Edited by Fernando Martínez-Gil and Sonia Colina
[Linguistik Aktuell/Linguistics Today 99] 2006
► pp. 497–524
Acquistion of syllable structure in Spanish
This paper examines the emergence and gradual spreading of syllable structures in Spanish from the perspective of Optimality Theory. Data from five children of the CHILDES project is analyzed and it is found that the different syllabic structures emerge in a consistent pattern that describes four stages (1) V, CV, (2) VC, CVC, (3) CGV, CGVC, and (4) CCV. The descriptive analysis also points out that this process of acquisition is gradual and that the frequency of syllable structures in the ambient language influences the order of acquisition. For instance, onsetless syllables in the first stage instead of a period of CV-only syllables can be justified in Spanish by taking into account the frequency of these types of syllables in the adult model. The formal analysis is presented in two sections.
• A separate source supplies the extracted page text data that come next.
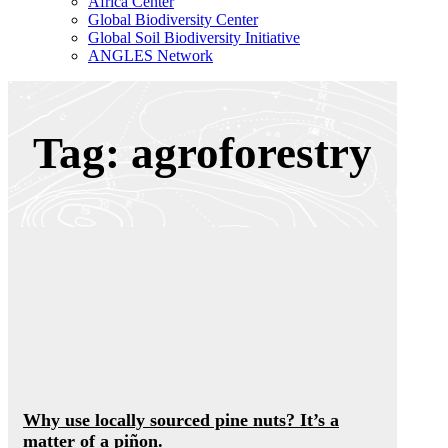
Africa Center
Global Biodiversity Center
Global Soil Biodiversity Initiative
ANGLES Network
Tag: agroforestry
Why use locally sourced pine nuts? It’s a
matter of a piñon.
One discusses the Constraint Demotion Algorithm according to which acquisition can be captured through constraint demotion. The fact that the Constraint Demotion Algorithm cannot account for the progression from emergence to acquisition, as well as the fact that there is variation during the same stage in general and in the same individual producing different outputs, is a weakness of the Constraint Demotion Algorithm and motivates proposing a new alternative analysis using the Gradual Algorithm Constraint. This model results in a better account not only of the gradual process of learning, but also the individual variation of the same individual in a given stage.